За последние пять лет разные люди читали разные версии этой книги, и каждый предлагал, как можно ее улучшить. Я в неоплатном долгу перед Питером Страубом, Джоном Клютом, Бобом Моралесом, Полом Уитковером, Биллом Шихеном, Эдди О’Брайеном, Эллен Датлоу, Кристофером Шеллингом и особенно перед Джоном Краули.

В темные времена меня всегда поддерживал мой друг Бен Смит. К сожалению, он не успел увидеть эту книгу на полках книжных магазинов, но без него я не смогла бы ее закончить.

Джудит Клут круглосуточно помогала мне с проверкой лондонских реалий. Майк Харрион подсказал правильную терминологию для описания корнуолльских утесов близ Тинтагеля. Джудит Бил открыла для меня портал в Хайбери-филдс, а Энн Уитмэн – в Масуэлл-хилл. Шлю им горячий привет и благодарности, как и всем остальным моим друзьям и многочисленным родственникам на севере Лондона, неустанно делившимся со мной своими знаниями и временем. Особенно я признательна Джону Клуту, моему гиду по Кэмден-тауну, северной части Пенуита и другим местам.

«Бренная любовь» – волшебное дерево, уходящее корнями в реальный мир. До нас дошло бесконечное количество сведений о Братстве прерафаэлитов и их круге общения. Я старалась черпать сведения из первоисточников и воспоминаний современников, включая, помимо прочего, «Воспоминания об Эдварде Берн-Джонсе» Джорджианы Берн-Джонс, письма Алджернона Суинберна, книгу «Домашняя жизнь Суинберна» Клары Уоттс-Дантон и переписку Джона и Эффи Рескина с Джоном Эвереттом Милле, приведенную в книге Мэри Лютьен «Милле и Рескины».

«Влюбленные прерафаэлиты» Гэй Дейли и труды Иэн Марш, включая ее «Прерафаэлиток», оказались настоящим кладезем сведений о женской половине БПР. В свое время откровением стало для меня и «Искусство умалишенных» Джона М. Макгрегора, как и его последующие труды, посвященные художникам-визионерам.
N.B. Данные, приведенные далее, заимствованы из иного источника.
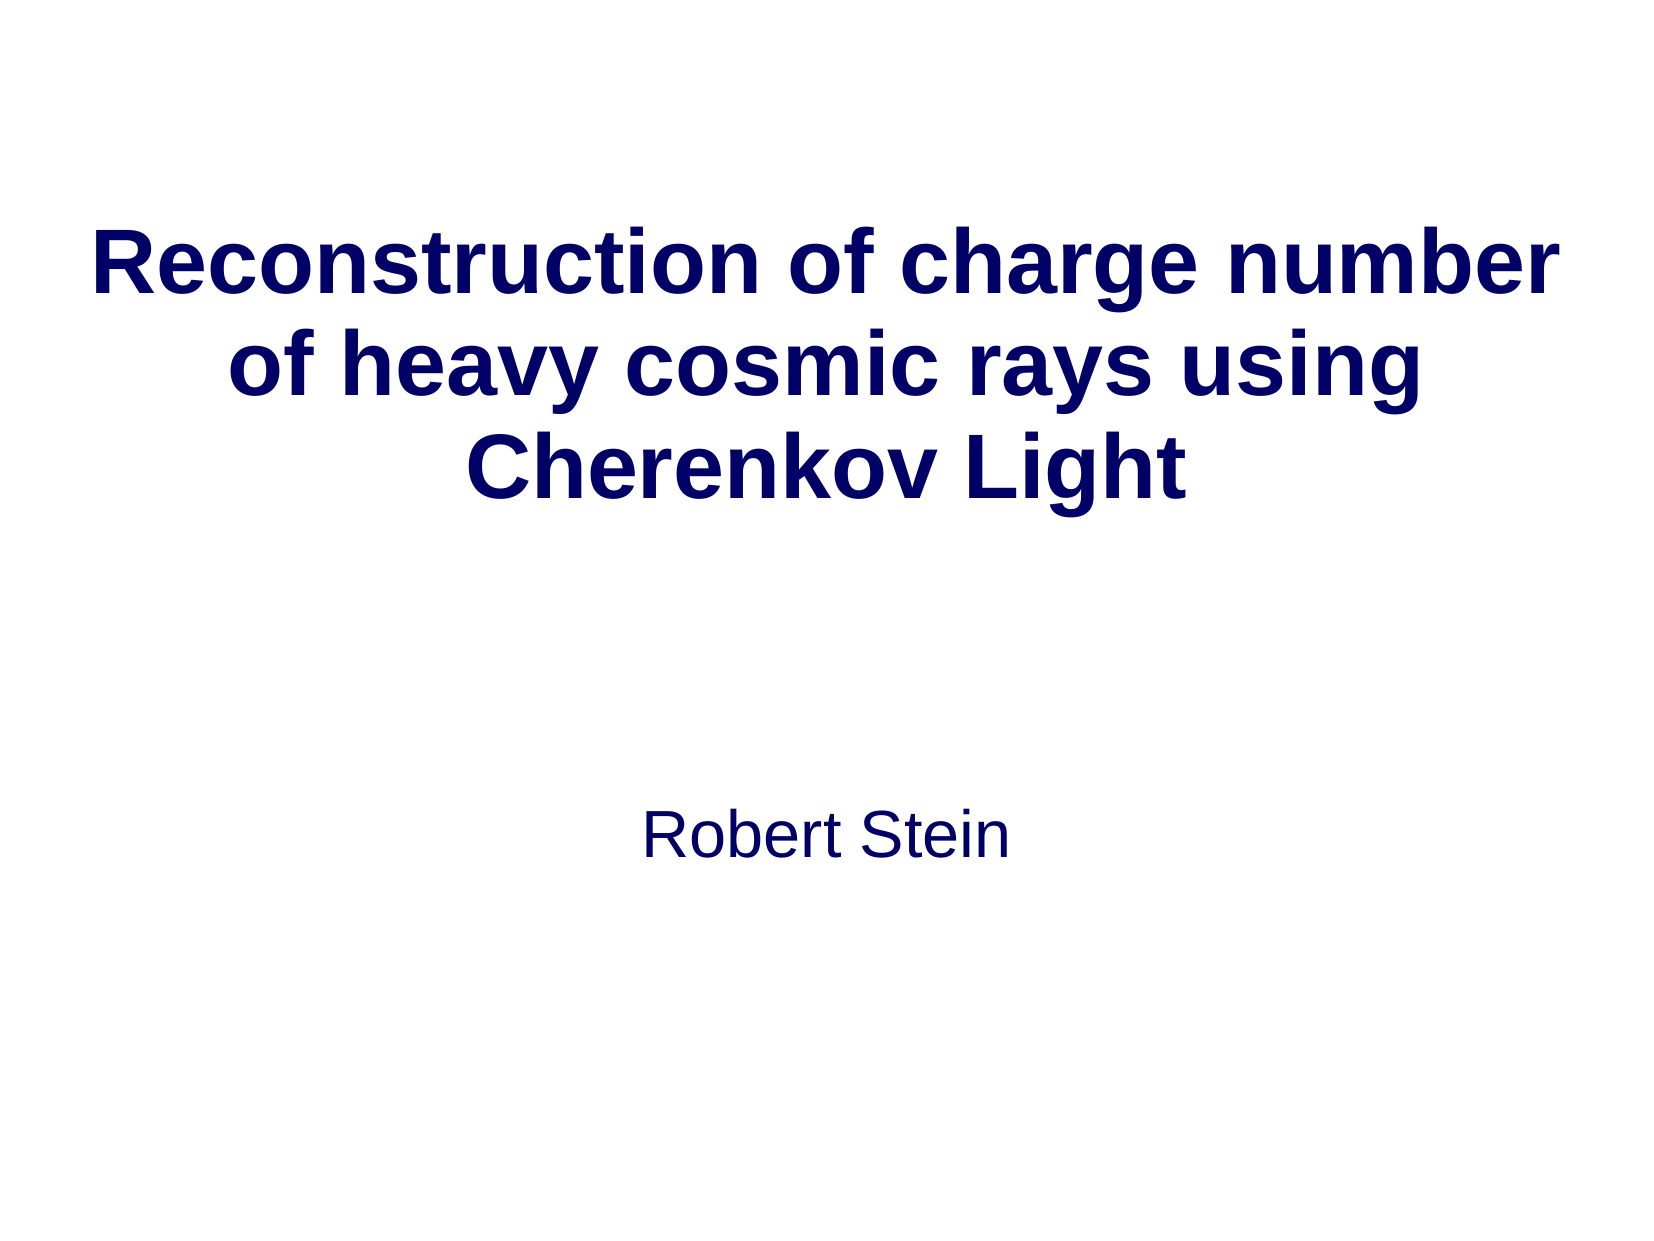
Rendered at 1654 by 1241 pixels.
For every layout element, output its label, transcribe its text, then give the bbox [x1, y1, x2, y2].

title Reconstruction of charge number of heavy cosmic rays using Cherenkov Light [82, 210, 1571, 519]
subtitle Robert Stein [82, 660, 1571, 1010]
Информацию о британских сумасшедших домах девятнадцатого века я черпала в работах Джанет Оппенгеймер, Эллен Дуайр, Эндрю Скалла и В. Ф. Байнима. Если вы хотите побольше узнать о любви викторианцев к фейри, рекомендую прочесть «Странные и волшебные народцы» Кэрол Г. Сильвер, а также просмотреть каталог Королевской академии художеств к выставке 1999 года «Викторианская сказочная живопись». За биографическими сведениями о великом художнике-сказочнике Ричарде Дадде я обращалась к книгам Патрисии Олдридж («Поздний Ричард Дадд») и Дэвида Грейсмита («Ричард Дадд: Скала и замок Уединения»). Из книги «Британские фольклористы: история» Ричарда М. Дорсона можно узнать много интересного о различных собирателях фольклора, в том числе о леди Уайлд и Эндрю Лэнге.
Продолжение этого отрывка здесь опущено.